Nasza Loteria SR - pasek na kartach artykułów

Tulipan przeciąga sprawę

ech, 16 listopada 2006 r.
Wczoraj przed stargardzkim sądem ponownie stanął 41-letni Robert B., mieszkaniec jednej z podstargardzkich miejscowości, który oskarżony jest o oszustwa i o przywłaszczenie cudzego mienia.

Jego ofiarą padły dwie stargardzianki, matka z córką, i dwie kobiety ze Szczecina. Podawał się im za kogoś innego, uwodził. Brał od nich pieniądze na załatwienie i kupienie samochodów, "pożyczał" złotówki i euro. Wcześniej już był karany za podobne przestępstwa. Odbywa właśnie jedną z wcześniej orzeczonych kar. Łącznie z czasem, w którym był aresztowany, w więzieniu jest już od ponad roku.

Robert B., nazwany przez nas "Tulipanem", stawił się wczoraj w sądzie w białej sportowej bluzie z kapturem. Głośno przedstawiał swoje racje.

- W jaki sposób żądano ode mnie zwrotu pieniędzy?! - mówił. - Jedna z kobiet zastraszała mnie, groziła mi, zostałem napadnięty przez kolegę drugiej!

---

## [Czego oczekujemy]
Dlaczego, według powyższego artykułu o procesie Roberta B., mężczyzna przebywa już w więzieniu? Odpowiedz w jednym do trzech zdań.

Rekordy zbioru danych
---

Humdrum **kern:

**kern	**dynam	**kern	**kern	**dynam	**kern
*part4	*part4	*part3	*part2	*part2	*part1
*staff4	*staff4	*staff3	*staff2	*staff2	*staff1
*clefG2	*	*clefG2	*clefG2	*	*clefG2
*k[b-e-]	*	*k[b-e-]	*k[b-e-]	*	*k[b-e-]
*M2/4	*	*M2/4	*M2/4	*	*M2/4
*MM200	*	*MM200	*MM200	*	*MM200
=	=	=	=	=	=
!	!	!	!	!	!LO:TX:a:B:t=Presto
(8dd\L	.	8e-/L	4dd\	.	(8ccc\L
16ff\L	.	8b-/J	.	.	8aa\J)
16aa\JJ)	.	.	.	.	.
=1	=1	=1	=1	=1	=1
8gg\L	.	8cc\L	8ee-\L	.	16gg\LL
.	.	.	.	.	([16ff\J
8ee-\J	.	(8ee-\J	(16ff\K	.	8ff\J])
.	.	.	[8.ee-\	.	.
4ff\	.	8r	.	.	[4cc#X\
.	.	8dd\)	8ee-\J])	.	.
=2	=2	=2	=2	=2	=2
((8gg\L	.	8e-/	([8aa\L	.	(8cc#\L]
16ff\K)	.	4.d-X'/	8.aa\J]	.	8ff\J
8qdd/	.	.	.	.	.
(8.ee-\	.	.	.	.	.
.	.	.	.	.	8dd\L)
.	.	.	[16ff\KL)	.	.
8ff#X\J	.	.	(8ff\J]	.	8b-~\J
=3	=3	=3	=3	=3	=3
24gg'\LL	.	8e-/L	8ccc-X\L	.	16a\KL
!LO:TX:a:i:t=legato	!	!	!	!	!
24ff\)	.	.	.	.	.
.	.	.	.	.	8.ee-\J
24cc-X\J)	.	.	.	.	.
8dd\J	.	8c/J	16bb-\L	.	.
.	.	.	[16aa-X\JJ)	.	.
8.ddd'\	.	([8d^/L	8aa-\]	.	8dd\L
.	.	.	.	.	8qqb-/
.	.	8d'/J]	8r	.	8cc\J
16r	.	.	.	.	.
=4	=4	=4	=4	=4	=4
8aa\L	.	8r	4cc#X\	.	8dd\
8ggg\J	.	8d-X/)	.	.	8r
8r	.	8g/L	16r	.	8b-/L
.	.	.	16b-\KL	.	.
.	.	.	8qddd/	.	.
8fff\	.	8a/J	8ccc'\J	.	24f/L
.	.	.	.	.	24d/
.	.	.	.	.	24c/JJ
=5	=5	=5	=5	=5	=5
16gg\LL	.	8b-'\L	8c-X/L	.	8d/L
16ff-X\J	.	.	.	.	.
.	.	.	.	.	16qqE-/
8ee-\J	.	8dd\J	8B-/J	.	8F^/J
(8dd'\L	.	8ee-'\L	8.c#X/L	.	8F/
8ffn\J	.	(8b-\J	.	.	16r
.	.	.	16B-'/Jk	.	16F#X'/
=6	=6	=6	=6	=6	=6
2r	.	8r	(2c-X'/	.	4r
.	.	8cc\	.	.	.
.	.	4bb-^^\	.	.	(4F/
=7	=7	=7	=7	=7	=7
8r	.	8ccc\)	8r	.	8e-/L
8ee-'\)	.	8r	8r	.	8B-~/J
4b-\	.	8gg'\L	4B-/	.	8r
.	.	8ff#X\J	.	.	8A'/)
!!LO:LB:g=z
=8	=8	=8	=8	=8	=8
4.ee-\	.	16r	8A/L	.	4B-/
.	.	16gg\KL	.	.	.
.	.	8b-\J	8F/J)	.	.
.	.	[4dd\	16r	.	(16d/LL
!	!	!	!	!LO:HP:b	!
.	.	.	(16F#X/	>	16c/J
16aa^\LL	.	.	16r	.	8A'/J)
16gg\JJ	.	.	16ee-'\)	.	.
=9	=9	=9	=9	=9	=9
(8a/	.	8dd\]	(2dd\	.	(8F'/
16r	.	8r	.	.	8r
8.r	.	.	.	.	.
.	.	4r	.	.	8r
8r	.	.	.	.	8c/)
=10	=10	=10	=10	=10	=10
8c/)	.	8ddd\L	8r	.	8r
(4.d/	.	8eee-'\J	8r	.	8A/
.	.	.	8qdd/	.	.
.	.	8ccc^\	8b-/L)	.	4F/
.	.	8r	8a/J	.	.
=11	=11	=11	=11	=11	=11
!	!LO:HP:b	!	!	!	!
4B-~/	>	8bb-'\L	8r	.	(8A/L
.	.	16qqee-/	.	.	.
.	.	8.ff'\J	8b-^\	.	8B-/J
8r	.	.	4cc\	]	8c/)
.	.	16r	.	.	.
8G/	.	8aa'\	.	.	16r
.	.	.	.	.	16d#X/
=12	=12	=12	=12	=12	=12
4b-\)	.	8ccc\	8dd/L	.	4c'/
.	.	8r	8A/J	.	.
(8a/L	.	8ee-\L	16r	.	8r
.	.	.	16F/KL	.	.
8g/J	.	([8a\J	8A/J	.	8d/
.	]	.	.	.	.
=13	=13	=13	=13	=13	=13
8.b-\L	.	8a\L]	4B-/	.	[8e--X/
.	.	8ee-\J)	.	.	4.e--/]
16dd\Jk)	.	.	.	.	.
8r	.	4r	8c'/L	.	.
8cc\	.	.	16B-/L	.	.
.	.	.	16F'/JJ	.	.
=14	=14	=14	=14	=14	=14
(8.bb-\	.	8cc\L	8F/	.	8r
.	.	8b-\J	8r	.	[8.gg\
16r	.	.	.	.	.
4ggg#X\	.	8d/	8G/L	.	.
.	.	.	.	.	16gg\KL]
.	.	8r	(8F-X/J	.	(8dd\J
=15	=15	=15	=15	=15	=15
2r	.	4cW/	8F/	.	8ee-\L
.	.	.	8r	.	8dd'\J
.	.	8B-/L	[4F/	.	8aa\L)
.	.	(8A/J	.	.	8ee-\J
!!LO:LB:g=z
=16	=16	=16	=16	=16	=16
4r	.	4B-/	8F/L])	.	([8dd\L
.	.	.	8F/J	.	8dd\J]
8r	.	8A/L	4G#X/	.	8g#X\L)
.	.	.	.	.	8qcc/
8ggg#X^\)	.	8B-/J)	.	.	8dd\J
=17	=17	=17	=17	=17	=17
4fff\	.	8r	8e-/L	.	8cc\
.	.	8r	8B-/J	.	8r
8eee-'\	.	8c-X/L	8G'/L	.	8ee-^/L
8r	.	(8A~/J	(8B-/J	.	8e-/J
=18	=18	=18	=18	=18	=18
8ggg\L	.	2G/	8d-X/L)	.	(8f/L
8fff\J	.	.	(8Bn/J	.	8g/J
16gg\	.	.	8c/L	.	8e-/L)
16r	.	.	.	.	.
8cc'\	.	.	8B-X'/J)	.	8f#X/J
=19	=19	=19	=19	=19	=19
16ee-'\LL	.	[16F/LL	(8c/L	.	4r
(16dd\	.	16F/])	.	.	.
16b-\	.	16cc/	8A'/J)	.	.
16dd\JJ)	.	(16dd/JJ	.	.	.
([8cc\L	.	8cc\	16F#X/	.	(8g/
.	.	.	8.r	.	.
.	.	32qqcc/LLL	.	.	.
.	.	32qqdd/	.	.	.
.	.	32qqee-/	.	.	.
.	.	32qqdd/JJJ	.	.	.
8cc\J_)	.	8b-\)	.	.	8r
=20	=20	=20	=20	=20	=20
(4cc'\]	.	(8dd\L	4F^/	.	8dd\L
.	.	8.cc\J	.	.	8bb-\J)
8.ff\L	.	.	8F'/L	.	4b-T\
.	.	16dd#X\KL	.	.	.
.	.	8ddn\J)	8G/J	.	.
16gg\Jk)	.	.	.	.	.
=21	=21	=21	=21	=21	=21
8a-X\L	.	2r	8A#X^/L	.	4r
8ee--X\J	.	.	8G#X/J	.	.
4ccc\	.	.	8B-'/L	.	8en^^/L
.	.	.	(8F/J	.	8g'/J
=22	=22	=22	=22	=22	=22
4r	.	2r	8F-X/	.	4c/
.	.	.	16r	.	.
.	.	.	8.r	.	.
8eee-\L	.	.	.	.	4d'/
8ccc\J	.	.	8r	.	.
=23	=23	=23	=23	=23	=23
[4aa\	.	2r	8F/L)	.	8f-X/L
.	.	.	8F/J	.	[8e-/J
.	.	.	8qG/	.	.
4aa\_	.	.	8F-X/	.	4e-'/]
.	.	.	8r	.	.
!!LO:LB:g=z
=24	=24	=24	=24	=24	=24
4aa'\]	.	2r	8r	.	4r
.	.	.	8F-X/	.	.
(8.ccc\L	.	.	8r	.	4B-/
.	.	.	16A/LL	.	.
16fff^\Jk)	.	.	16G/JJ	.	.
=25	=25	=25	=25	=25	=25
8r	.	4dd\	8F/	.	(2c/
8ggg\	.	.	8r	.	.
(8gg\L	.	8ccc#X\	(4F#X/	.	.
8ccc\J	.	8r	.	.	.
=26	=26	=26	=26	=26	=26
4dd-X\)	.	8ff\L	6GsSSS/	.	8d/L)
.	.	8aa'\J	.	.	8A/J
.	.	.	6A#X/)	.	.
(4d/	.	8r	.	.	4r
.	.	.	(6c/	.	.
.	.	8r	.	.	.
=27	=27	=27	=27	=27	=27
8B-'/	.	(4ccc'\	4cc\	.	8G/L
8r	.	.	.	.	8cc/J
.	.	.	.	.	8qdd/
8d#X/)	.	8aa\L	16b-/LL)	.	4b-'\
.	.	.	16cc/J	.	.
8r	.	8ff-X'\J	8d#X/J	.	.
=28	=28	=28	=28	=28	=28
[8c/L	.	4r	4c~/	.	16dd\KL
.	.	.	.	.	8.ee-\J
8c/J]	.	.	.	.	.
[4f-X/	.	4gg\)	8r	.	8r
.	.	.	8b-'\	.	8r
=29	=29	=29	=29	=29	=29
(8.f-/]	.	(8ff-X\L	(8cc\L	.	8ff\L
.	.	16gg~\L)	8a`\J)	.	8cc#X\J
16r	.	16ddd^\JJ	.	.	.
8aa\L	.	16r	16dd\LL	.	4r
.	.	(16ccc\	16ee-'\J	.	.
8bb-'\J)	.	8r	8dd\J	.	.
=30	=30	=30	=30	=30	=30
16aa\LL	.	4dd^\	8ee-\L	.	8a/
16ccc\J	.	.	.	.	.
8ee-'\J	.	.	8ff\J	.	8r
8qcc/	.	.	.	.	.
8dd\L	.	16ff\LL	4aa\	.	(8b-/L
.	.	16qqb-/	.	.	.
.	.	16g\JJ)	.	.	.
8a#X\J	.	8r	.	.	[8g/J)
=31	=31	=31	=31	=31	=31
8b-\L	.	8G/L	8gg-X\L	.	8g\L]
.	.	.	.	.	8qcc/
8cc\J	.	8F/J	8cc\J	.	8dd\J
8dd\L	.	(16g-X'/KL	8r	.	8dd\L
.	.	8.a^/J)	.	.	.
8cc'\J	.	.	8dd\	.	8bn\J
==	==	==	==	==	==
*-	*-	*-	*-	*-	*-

---

## [Odpowiedź pisemna]
Robert B. był już wcześniej karany za podobne przestępstwa i właśnie odbywa jedną z orzeczonych wtedy kar. Łącznie z okresem aresztowania jest w więzieniu od ponad roku.